> **Exercise prompt**
Report each line of the entries below that has the word "right" in it.

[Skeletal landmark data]
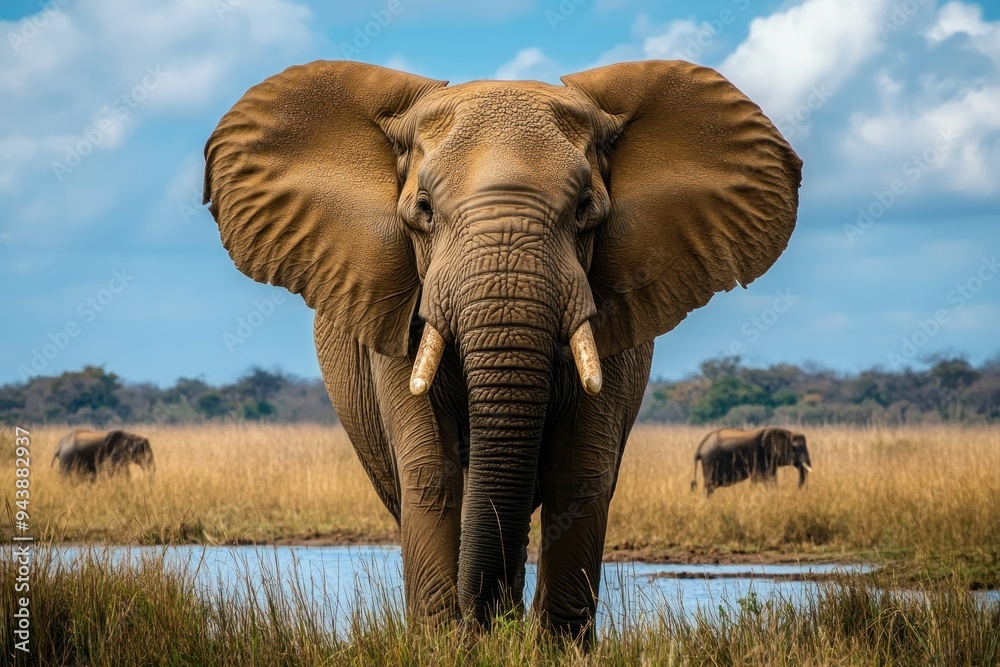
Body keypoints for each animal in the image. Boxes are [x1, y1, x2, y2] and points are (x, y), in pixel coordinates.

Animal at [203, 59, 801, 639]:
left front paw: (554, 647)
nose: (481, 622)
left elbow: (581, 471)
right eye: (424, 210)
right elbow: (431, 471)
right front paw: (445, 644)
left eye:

> **Finished task**
right eye: (424, 210)
right elbow: (431, 471)
right front paw: (445, 644)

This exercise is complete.